Craniopharyngioma: Hypothalamus-sparing surgical strategies should be prioritized to prevent aHO. Long-term outcomes are largely determined by late sequelae, particularly aHO; therefore, management should be conducted within experienced multidisciplinary teams. There is a critical need for policy-level initiatives aimed at defining and implementing quality criteria for multidisciplinary craniopharyngioma management (e.g., minimum case volume, multidisciplinary tumor boards with neuroendocrinology, standardized postoperative follow-up including hypothalamic syndrome screening). Future investigations should extend beyond radiological endpoints to rigorously assess the impact of evolving surgical and medical therapies on cognitive function, cardiometabolic morbidity, hypothalamic morbidity, and overall patient well-being in the context of national or international registries and trials.
Other brain A range of histological tumor entities, including low-grade glioma and germ-cell tumors, can occur in the sellar region and therefore require different surgical and oncological strategies. Despite this heterogeneity, hypothalamic damage has been reported and may still be underdiagnosed in this patient group. In analogy to ongoing efforts in craniopharyngioma, a structured evaluation of surgical, radiotherapeutic, and oncological approaches—together with a systematic assessment of aHO and the broader hypothalamic syndrome—is essential to better quantify disease burden and to inform future therapeutic strategies in this population.

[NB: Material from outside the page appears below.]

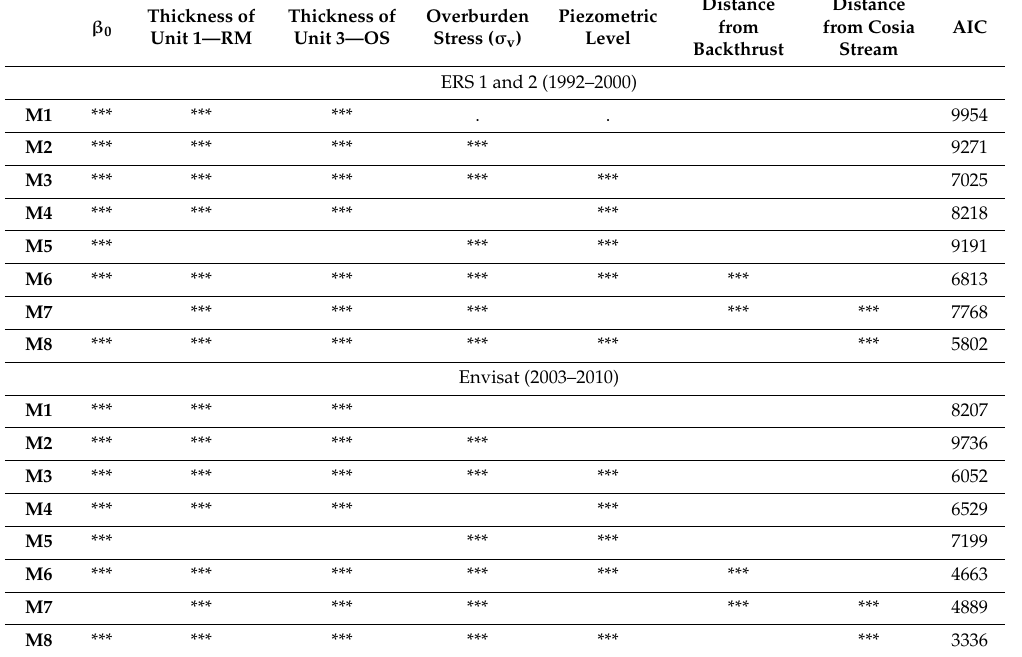
Table A3. Summary of all tested nonlinear regression models (M) using generalized additive model (GAM). β 0 is the parametric component of the predictors (see Equations (3) and (4)). Here, only the Akaike Information Criterion (AIC) is computed. Significance codes of p -values: *** = 0; . =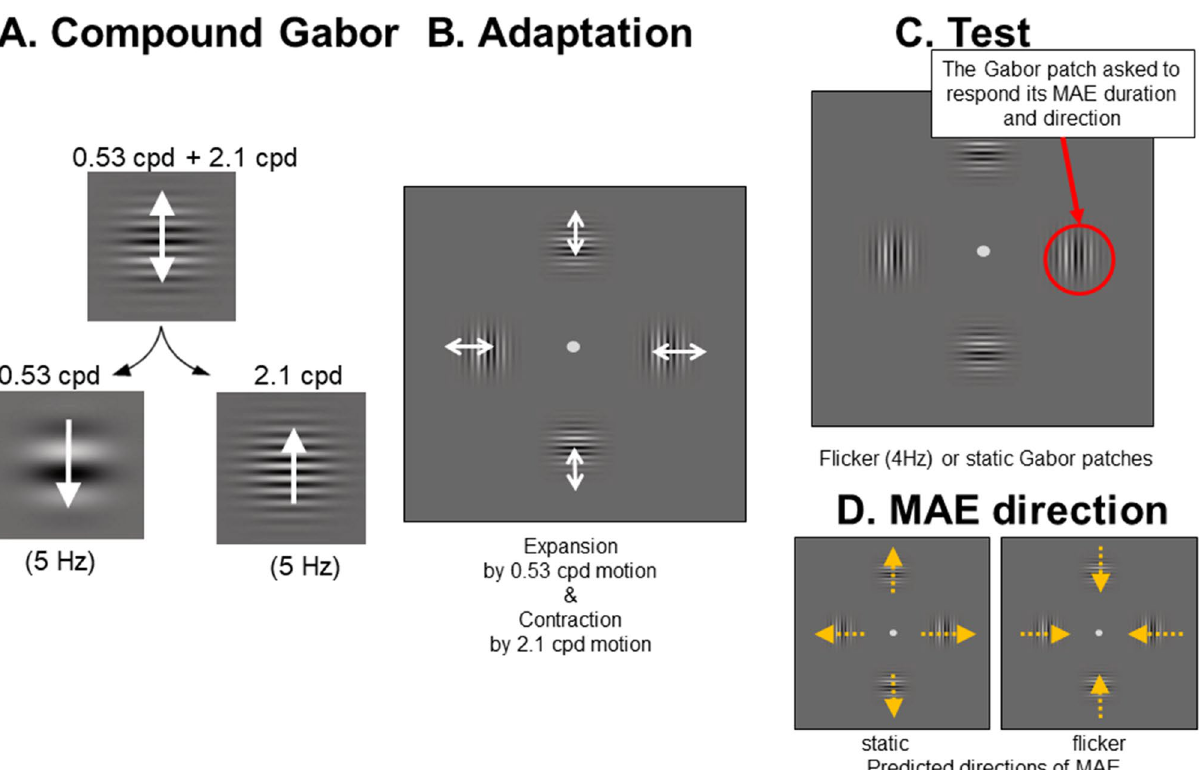
Figure 1. Stimuli used. ( A ) Each compound motion element was superimposed with two sinusoidal gratings: one at a spatial frequency of 0.53 cpd and the other at 2.13 cpd. The two gratings drifted within the Gabor patch in opposite directions at 5 Hz. For the superimposed Gabor patch, participants reported perceiving the motion direction of the 0.53 cpd grating. ( B ) Four component Gabor patches at fixed locations (above, below, to the left, and to the right of the central fixation) were presented during the adaptation period. The arrow in the example showed the motion directions of the 0.53 cpd grating. When the motion elements were integrated across all locations, the participants perceived global expansion. ( C ) During the test period, four Gabor patches at the same locations in the adaptation period either flickered at 4 Hz or were static. The participants responded to both the perceived direction and the duration of the perceived motion. ( D ) MAE direction can be predicted as shown from the previous study. (Note: the color of the grating was modulated along yellow with a yellow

aHO/Hypothalamic Recognizing aHO as a distinct clinical entity, defined by functional hypothalamic disruption rather than solely by etiology, is essential for advancing research, improving diagnosis and care, and expanding access to emerging therapies. There is a critical need for further research into targeted therapies addressing aHO and its underlying neuroendocrine and behavioral mechanisms (8). Future studies should systematically include patients with non-tumor etiologies, such as TBI, SOD, ROHHAD, and other midline or intracranial pathologies. Standardized diagnostic criteria and outcome measures for aHO (including standardized hunger/satiety metrics, sleep/circadian measures, resting energy expenditure (REE)/physical activity assessments, and health-related quality of life instruments) are essential to enable meaningful comparisons across studies and clinical trials. Determination of the most effective timing (early vs. delayed initiation) and integration of novel targeted therapies with surgery and radiotherapy is warranted.